# Da Boyz... Together Again!



## 1605 (May 27, 2009)

I was so happy to have Cheeney back home that I *had* to take a few pix.

There are also some pix of him @ training here: https://www.facebook.com/media/set/?set=a.517474471602359.140817.100000194313511&type=3&l=0999587252


----------



## Chocx2 (Nov 16, 2009)

Nice pics, are you going hunting with him? Or are you going to do some AKC testing?


----------



## Ivy (Mar 16, 2011)

Love the frog legs in the 2nd pic. Both are beautiful.


----------



## Caty M (Aug 13, 2010)

Very cute! He looks so much whiter than your other GSP!


----------



## 1605 (May 27, 2009)

Chocx2 said:


> Nice pics, are you going hunting with him? Or are you going to do some AKC testing?

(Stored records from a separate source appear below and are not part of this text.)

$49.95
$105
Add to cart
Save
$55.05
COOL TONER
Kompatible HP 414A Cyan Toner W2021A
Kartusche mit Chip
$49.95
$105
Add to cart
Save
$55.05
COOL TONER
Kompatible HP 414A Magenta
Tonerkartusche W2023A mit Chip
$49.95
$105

We do field work (AKC Field Trials & Hunt Tests, a little hunting) as well as AKC obedience with both dogs. 

At present Zio (the 5 yr old, on the right) is just 2 points shy of his Amateur Field Championship, which we hope to achieve this year. He also has his AKC Open title (we are working on his Utility Dog) and one leg of his AKC Master Hunter title. Master Hunter completion is also on our "to do" list for him this year.

Cheeney (16 months old) has his AKC CDC, one leg of his AKC Novice, and one leg of his Junior Hunter title. He has also placed very well in several Field Trials at the puppy level. We will probably be running him in Senior Hunter, then Field Trials & Master Hunter.


----------



## 1605 (May 27, 2009)

Caty M said:


> Very cute! He looks so much whiter than your other GSP!


We like to joke that Cheeney is a white dog with liver patches, while Zio is a brown dog with some white on him. We can definitely see the diff when we are doing their nails: Cheeney has mostly white nails while Zio's are all dark/black.

Zio is considered "liver & white; patched & ticked" while Cheeney is considered "live and white, patched".


----------